# Avid Elixir 3: How to remove spacer from hydraulic disc brake caliper?



## BobaX (Sep 2, 2013)

Hi everyone,

I'm trying to assemble my MTB and it came with Avid Elixir 3 hydraulic disc brake with a spacer in between the brake pads. I was wondering how I can remove the spacer? Below is the image of the spacer. Thanks!


----------



## Hooch (Jun 30, 2006)

Just pull it out  they are handy to have for when you need to take the wheel of and they just push in and pull out


----------



## BobaX (Sep 2, 2013)

Hooch said:


> Just pull it out  they are handy to have for when you need to take the wheel of and they just push in and pull out


the spacer is sandwiched in between the brake pads kind of tight, I'm afraid ill break the brake pads or something if I just pull the spacer. Don't I have to loosen the brake pads first or something? I mean if I just pull it out, wouldn't the brake pads come in contact with each other?

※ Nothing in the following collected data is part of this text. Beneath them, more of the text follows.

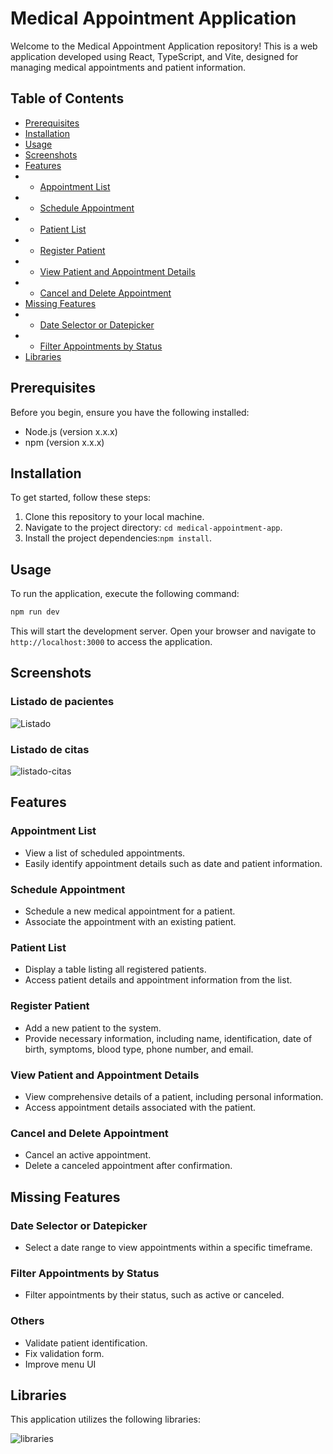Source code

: # Medical Appointment Application

Welcome to the Medical Appointment Application repository! This is a web application developed using React, TypeScript, and Vite, designed for managing medical appointments and patient information.

## Table of Contents

- [Prerequisites](#prerequisites)
- [Installation](#installation)
- [Usage](#usage)
- [Screenshots](#screenshots)
- [Features](#features)
- - [Appointment List](#appointment-list)
- - [Schedule Appointment](#schedule-appointment)
- - [Patient List](#patient-list)
- - [Register Patient](#register-patient)
- - [View Patient and Appointment Details](#view-patient-and-appointment-details)
- - [Cancel and Delete Appointment](#cancel-and-delete-appointment)
- [Missing Features](#missing-features)
- - [Date Selector or Datepicker](#date-selector-or-datepicker)
- - [Filter Appointments by Status](#filter-appointments-by-status)
- [Libraries](#libraries)

## Prerequisites

Before you begin, ensure you have the following installed:

- Node.js (version x.x.x)
- npm (version x.x.x)

## Installation

To get started, follow these steps:

1. Clone this repository to your local machine.
2. Navigate to the project directory: `cd medical-appointment-app`.
3. Install the project dependencies:`npm install`.

## Usage

To run the application, execute the following command:

```bash
npm run dev
```

This will start the development server. Open your browser and navigate to `http://localhost:3000` to access the application.

## Screenshots

### Listado de pacientes
![Listado](https://github.com/jeancs21/appointment-app/assets/40588173/6a0cffdc-f346-49b7-9709-fc598e08c47f)


### Listado de citas
![listado-citas](https://github.com/jeancs21/appointment-app/assets/40588173/ee3ae6e7-7288-4d10-8e2a-17ee71241785)



## Features

### Appointment List

- View a list of scheduled appointments.
- Easily identify appointment details such as date and patient information.

### Schedule Appointment

- Schedule a new medical appointment for a patient.
- Associate the appointment with an existing patient.

### Patient List

- Display a table listing all registered patients.
- Access patient details and appointment information from the list.

### Register Patient

- Add a new patient to the system.
- Provide necessary information, including name, identification, date of birth, symptoms, blood type, phone number, and email.

### View Patient and Appointment Details

- View comprehensive details of a patient, including personal information.
- Access appointment details associated with the patient.

### Cancel and Delete Appointment

- Cancel an active appointment.
- Delete a canceled appointment after confirmation.

## Missing Features

### Date Selector or Datepicker

- Select a date range to view appointments within a specific timeframe.

### Filter Appointments by Status

- Filter appointments by their status, such as active or canceled.

### Others
- Validate patient identification.
- Fix validation form.
- Improve menu UI

## Libraries

This application utilizes the following libraries:

![libraries](https://github.com/jeancs21/appointment-app/assets/40588173/b367385d-751e-4bec-a66f-8a5c4270bcc7)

Ahh maybe I'm just overthinking


----------



## Hooch (Jun 30, 2006)

na, just overthinking. brakes are pretty tough and the spacer is wedge shaped so will loosen up straight away.


----------



## chuckeieio (Jun 2, 2013)

Excalibur elixir 3


----------



## Hooch (Jun 30, 2006)

^^^lol


----------



## BobaX (Sep 2, 2013)

chuckeieio said:


> Excalibur elixir 3
> View attachment 831592


Now removing that Excalibur "Elixir 3" would prove to be the REAL challenge. :thumbsup:


----------



## zebrahum (Jun 29, 2005)

BobaX said:


> I mean if I just pull it out, wouldn't the brake pads come in contact with each other? Ahh maybe I'm just overthinking


The brake pads only close when you pull the brake lever. The spacer is there during shipping just in case someone pulls a brake lever without the rotor in place. Pull out that spacer and put the wheel on. I keep a spacer around in case I need to store the bike without a wheel on, just stuff it back in between the pads.


----------